The site works because it’s all about looking hot. It’s not a dating site as much as an extension of the nightclub, a place to continue the party and to continue flirting. While you can also add friends to your profile, just as you can on Facebook, the core activity on DKBN is to increase people’s “hot score” by voting for them. (Despite the appearance of being progressive, the site only lets people vote for the opposite sex.) DKBN keeps a Top 30 list for each local town and one nationwide list; making it to the top means you’ve truly become a local micro-celeb.

Why are teens so obsessed with this site, which trades simultaneously in admiration and humiliation?

It’s the same impulse that drives the obsession with the Fox reality show Paradise Hotel, which sends a bunch of young singles to a resort to see what the emotional (and sexual) fall-out will be.

If teens can buy popularity they will

But more importantly teens pay for this stuff—and they don’t pay for media much at all these days. If teens can’t get fifteen minutes of fame on a national/global scale they can at least have a consolidated position as a celebrity in their hometown of 1,500 to 15,000 people.

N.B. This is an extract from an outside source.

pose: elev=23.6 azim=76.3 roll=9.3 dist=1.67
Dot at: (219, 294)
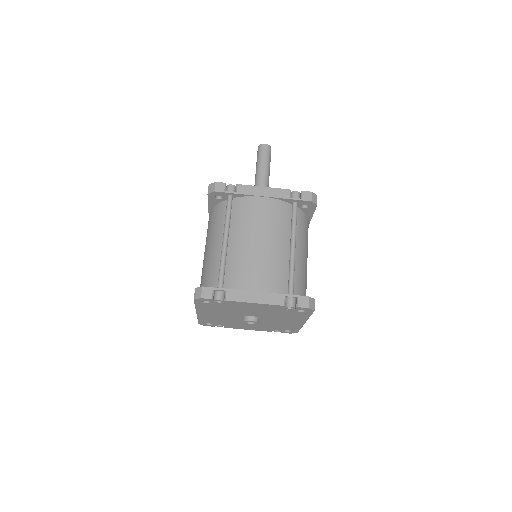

In our research on teens we interviewed an 18-year-old woman named Thea, who currently ranks number-two on her hometown’s Top 30 hot list on DKBN. She proudly announces that she has been recognized by people in nightclubs in Copenhagen—a confirmation of her popularity—and she spends a few hours daily on the site to check out the people who are checking her out. She also pays for this—70 DKK monthly—in an era when most teens refuse to pay for digital content.

Also important: Just like real stars, micro-celebs need to use media to boost their profile. They may have no use for media content but they certainly need the DIY media tools for user-generated content on sites like DKBN. Technology lets them playact and live their lives even more socially than before. And will they pay? If it benefits them socially, yes, they will.